→ **INFORMATION**:
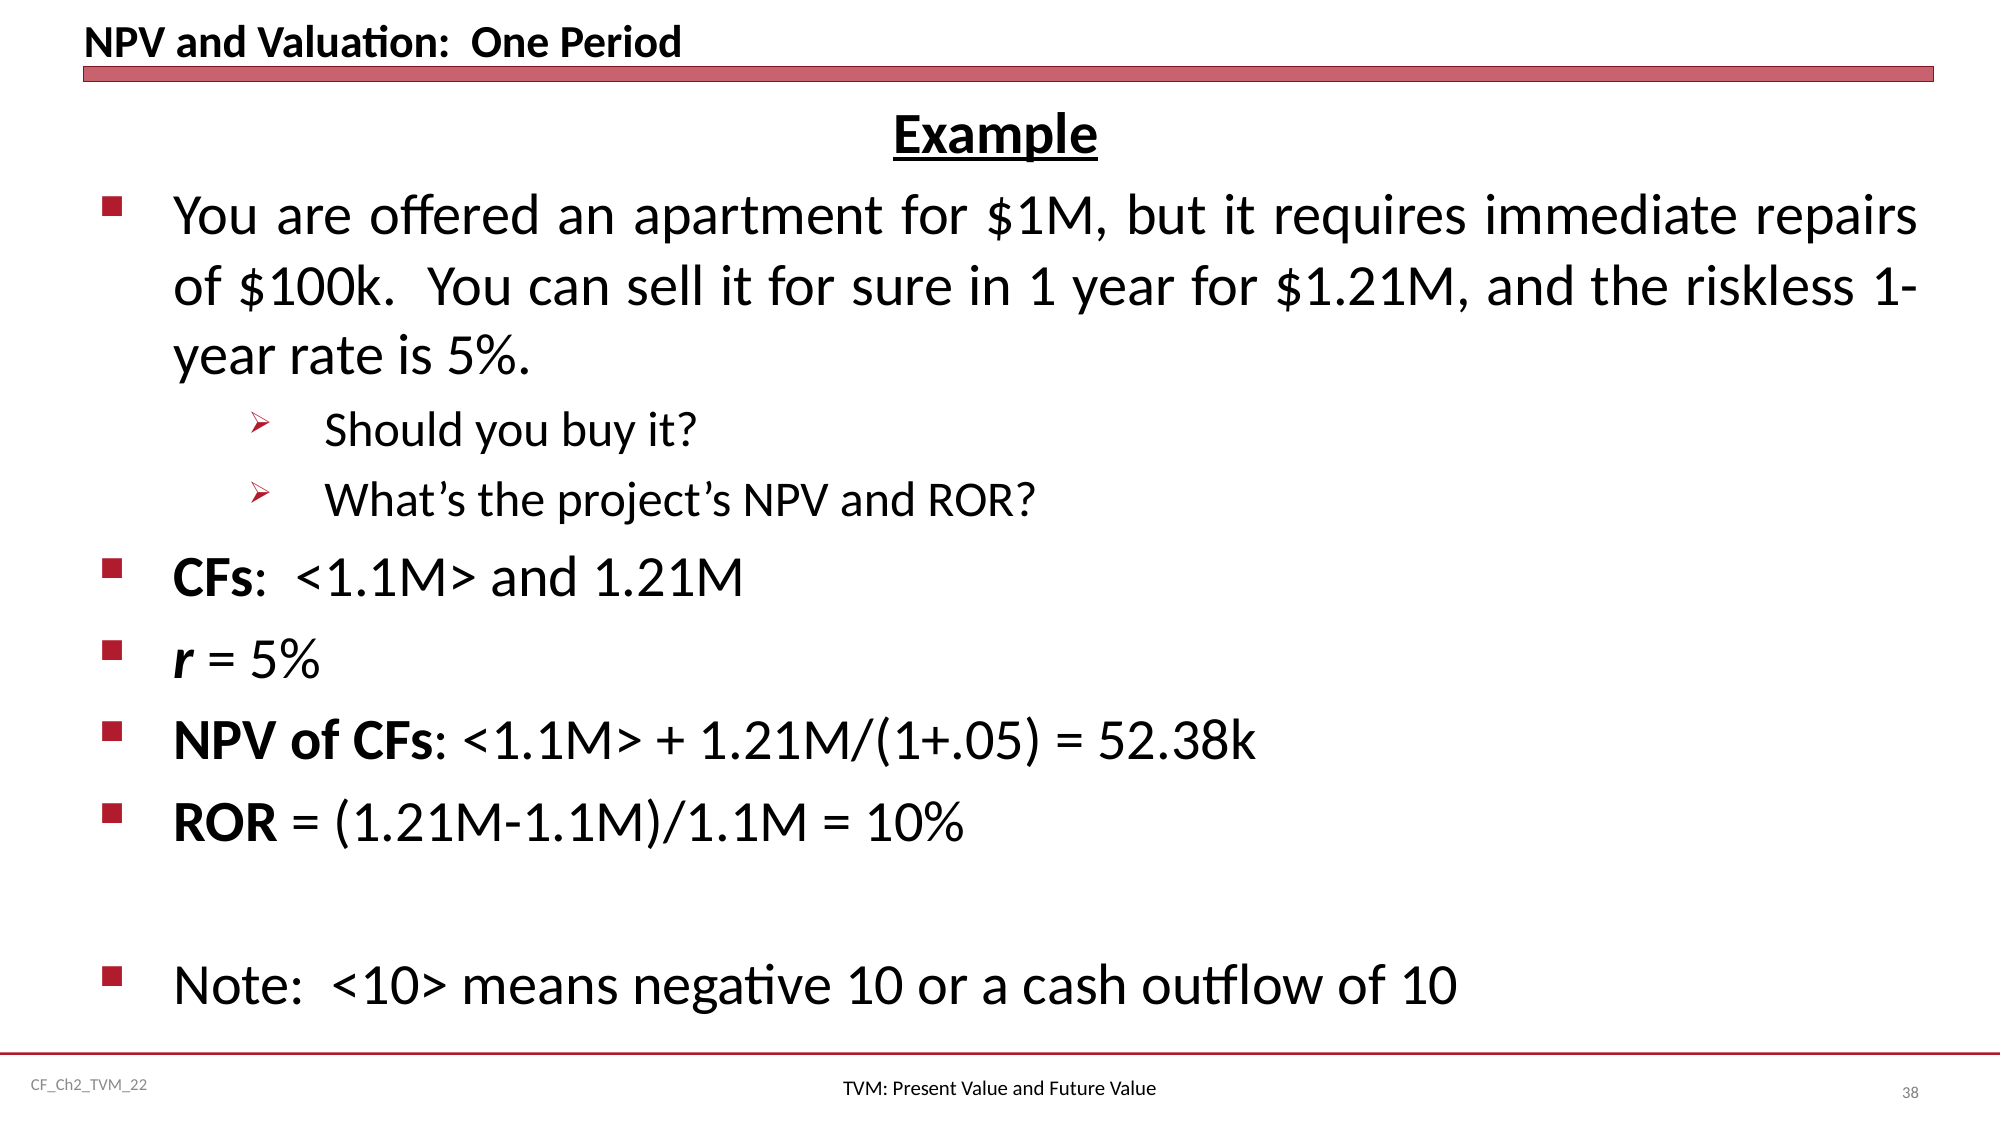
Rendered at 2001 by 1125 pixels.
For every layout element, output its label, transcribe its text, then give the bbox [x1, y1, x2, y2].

slide_number 38 [1834, 1061, 1934, 1122]
list Example You are offered an apartment for $1M, but it requires immediate repairs of $100k. You can sell it for sure in 1 year for $1.21M, and the riskless 1-year rate is 5%. Should you buy it? What’s the project’s NPV and ROR? CFs: <1.1M> and 1.21M r = 5% NPV of CFs: <1.1M> + 1.21M/(1+.05) = 52.38k ROR = (1.21M-1.1M)/1.1M = 10% Note: <10> means negative 10 or a cash outflow of 10 [83, 87, 1934, 1041]
footer TVM: Present Value and Future Value [683, 1056, 1317, 1117]
title NPV and Valuation: One Period [83, 6, 1935, 67]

→ **TASK ITEM**:
If a record contains a picture, leave the picture out; repeat the record itself exactly.

→ **RESPONSE BELOW**:
Rendered at 2001 by 1125 pixels.
For every layout element, output its label, transcribe its text, then give the bbox [x1, y1, x2, y2].

slide_number 38 [1834, 1061, 1934, 1122]
list Example You are offered an apartment for $1M, but it requires immediate repairs of $100k. You can sell it for sure in 1 year for $1.21M, and the riskless 1-year rate is 5%. Should you buy it? What’s the project’s NPV and ROR? CFs: <1.1M> and 1.21M r = 5% NPV of CFs: <1.1M> + 1.21M/(1+.05) = 52.38k ROR = (1.21M-1.1M)/1.1M = 10% Note: <10> means negative 10 or a cash outflow of 10 [83, 87, 1934, 1041]
footer TVM: Present Value and Future Value [683, 1056, 1317, 1117]
title NPV and Valuation: One Period [83, 6, 1935, 67]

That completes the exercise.